Nous apprenons ainsi que la définition du domaine privé concernant les lois d'impureté est large, et que même le sommet d'un arbre ou un petit espace tel qu'un trou dans le mur sont considérés comme domaine privé à cet égard.
Des cas où les deux domaines sont impliqués dans le doute :
Safek im nikhnas lahanout - un doute quant à savoir s'il est entré dans la boutique : un doute survient quant à savoir si la personne est entrée dans la boutique et s'est rendue impure. Ce doute est tranché vers la pureté, et cela selon l'avis du Sage dans la michna précédente, selon lequel dans les cas où le scénario du doute implique à la fois le domaine public et le domaine privé, on considère le doute comme s'il était survenu dans le domaine public, et c'est pourquoi il est tranché avec indulgence.
Hefets hamounah al sefat hahanout - un objet posé au bord de la boutique : un objet qui ne transmet son impureté que par contact, posé au bord de la boutique, et un doute survient quant à savoir si une personne l'a touché ou non. Ce doute comprend aussi la question de savoir si elle est entrée dans le domaine privé ou non, et c'est pourquoi un tel doute est également jugé vers la pureté.
En revanche, lorsque se trouvent deux boutiques, l'une impure et l'autre pure, et qu'un doute survient quant à savoir s'il est entré dans la boutique impure ou dans la boutique pure, ici il est certain qu'il est entré dans un domaine privé, et toute la question est de savoir dans quel domaine privé il est entré. C'est pourquoi même le Sage de la michna précédente reconnaît que le doute sera tranché avec rigueur, comme impur, car il est certain que cela est survenu dans le domaine privé.
Les racines de la loi :
Comme nous l'avons appris, la raison pour laquelle on est indulgent dans le cas d'un doute survenu dans le domaine public tient à la règle de la hazaka : le statut d'une chose demeure tel qu'il était jusqu'à ce que nous sachions comme un fait certain qu'il a changé. C'est pourquoi, lorsqu'il y a un doute quant à savoir si une chose est devenue impure ou non, nous n'avons pas devant nous un fait certain, et nous n'avons pas le pouvoir de considérer le statut de l'objet comme ayant cessé d'être pur.

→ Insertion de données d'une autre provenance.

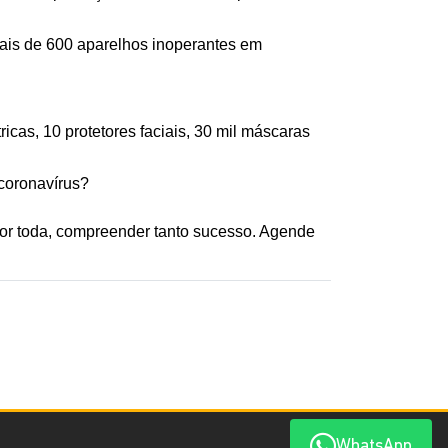
ais de 600 aparelhos inoperantes em 
as, 10 protetores faciais, 30 mil máscaras 
coronavírus?
Agora, que tal dar um pulo na Saga Jeep e fazer um test drive nos modelos da marca? Você vai, de uma vez por toda, compreender tanto sucesso. Agende 
WhatsApp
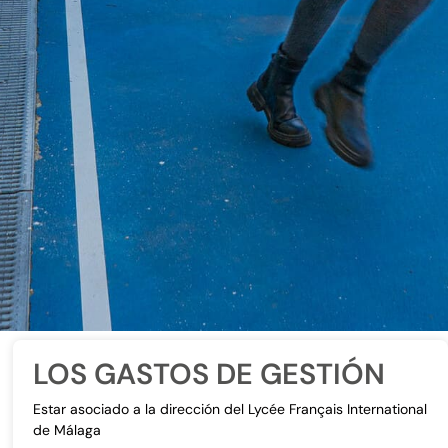
LOS GASTOS DE GESTIÓN
Estar asociado a la dirección del Lycée Français International
de Málaga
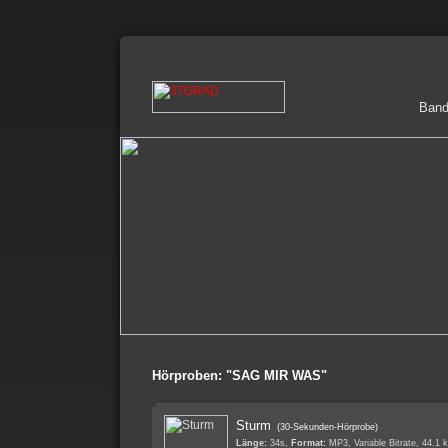
Ban
Hörproben: "SAG MIR WAS"
Sturm
(30-Sekunden-Hörprobe)
Länge:
34s,
Format:
MP3, Variable Bitrate, 44.1 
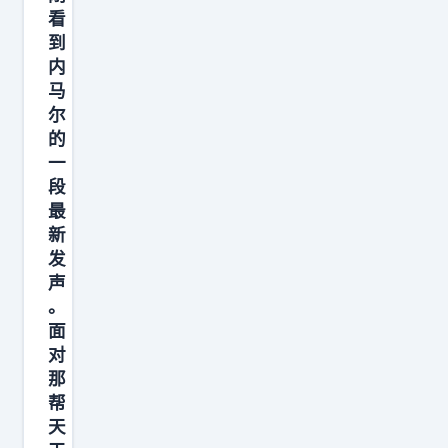
根
看
本
到
不
内
是
马
大
尔
的
太
一
阳
段
底
最
下
新
的
发
马
声
。
路
面
边
对
，
那
而
帮
是
天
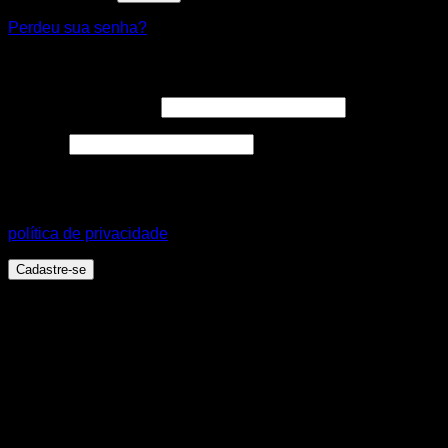
Perdeu sua senha?
Cadastre-se
Endereço de e-mail
*
Senha
*
Seus dados pessoais serão usados para aprimorar a sua
experiência em todo este site, para gerenciar o acesso a sua
conta e para outros propósitos, como descritos em nossa
política de privacidade
.
Cadastre-se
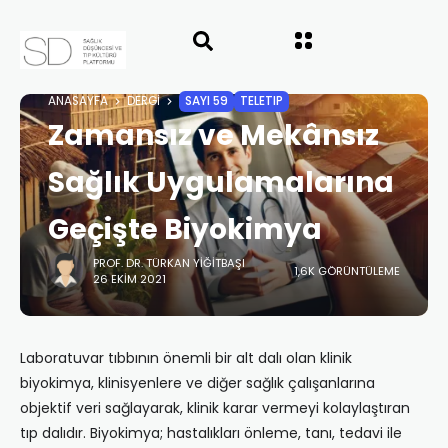
ANASAYFA
DERGI
SAYI 59
TELETIP
Zamansız ve Mekânsız
Sağlık Uygulamalarına
Geçişte Biyokimya
PROF. DR. TÜRKAN YIĞITBAŞI
1,6K GÖRÜNTÜLEME
26 EKIM 2021
Laboratuvar tıbbının önemli bir alt dalı olan klinik
biyokimya, klinisyenlere ve diğer sağlık çalışanlarına
objektif veri sağlayarak, klinik karar vermeyi kolaylaştıran
tıp dalıdır. Biyokimya; hastalıkları önleme, tanı, tedavi ile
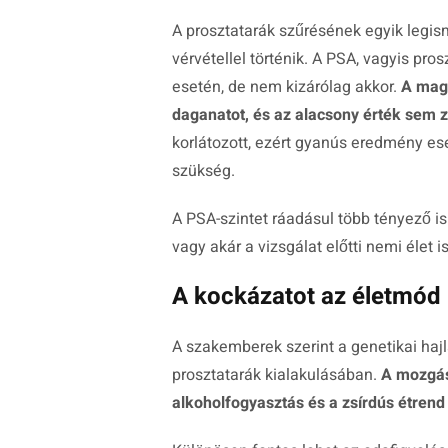
A prosztatarák szűrésének egyik legi
vérvétellel történik. A PSA, vagyis pr
esetén, de nem kizárólag akkor.
A mag
daganatot, és az alacsony érték sem z
korlátozott, ezért gyanús eredmény ese
szükség.
A PSA-szintet ráadásul több tényező is
vagy akár a vizsgálat előtti nemi élet 
A kockázatot az életmód i
A szakemberek szerint a genetikai hajl
prosztatarák kialakulásában.
A mozgás
alkoholfogyasztás és a zsírdús étrend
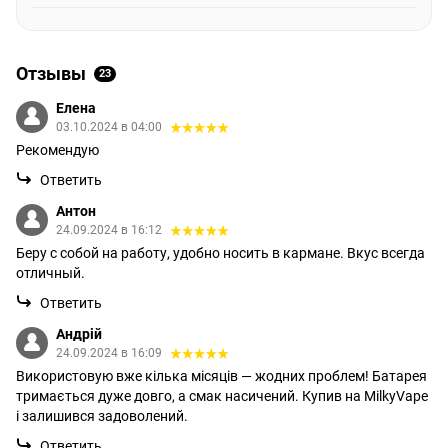
Отзывы
23
Елена
03.10.2024 в 04:00
Рекомендую
Ответить
Антон
24.09.2024 в 16:12
Беру с собой на работу, удобно носить в кармане. Вкус всегда
отличный.
Ответить
Андрій
24.09.2024 в 16:09
Використовую вже кілька місяців — жодних проблем! Батарея
тримається дуже довго, а смак насичений. Купив на MilkyVape
і залишився задоволений.
Ответить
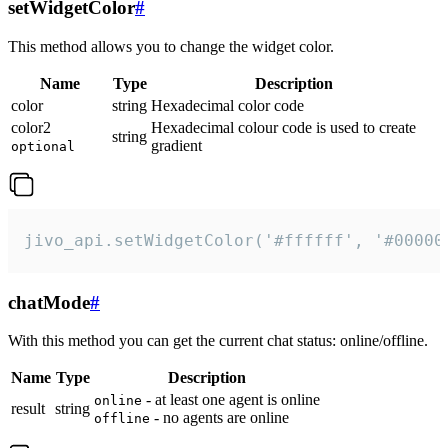
setWidgetColor
#
This method allows you to change the widget color.
Name
Type
Description
color
string
Hexadecimal color code
color2
Hexadecimal colour code is used to create
string
gradient
optional
jivo_api.setWidgetColor('#ffffff', '#00000
chatMode
#
With this method you can get the current chat status: online/offline.
Name
Type
Description
- at least one agent is online
online
result
string
- no agents are online
offline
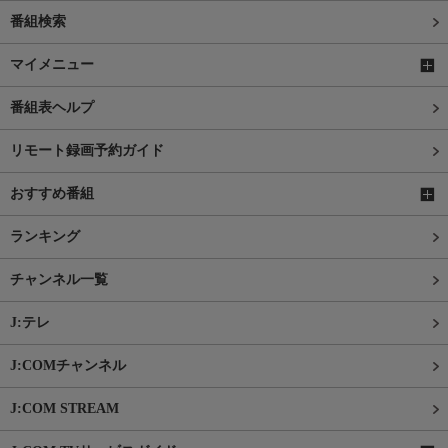
番組検索
マイメニュー
番組表ヘルプ
リモート録画予約ガイド
おすすめ番組
ランキング
チャンネル一覧
J:テレ
J:COMチャンネル
J:COM STREAM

À l'inverse, la loi du doute sur l'impureté dans le domaine privé est apprise de la sota, une femme qui a été vue seule dans un lieu privé avec un homme qui n'est pas son mari. De là on apprend que si le doute est survenu dans un lieu privé, on n'applique pas du tout le concept de la hazaka. Notre michna enseigne que, puisqu'on n'applique pas du tout le concept de la hazaka, il en résulte que même lorsque de nombreux doutes différents sont impliqués, nous serons tout de même rigoureux.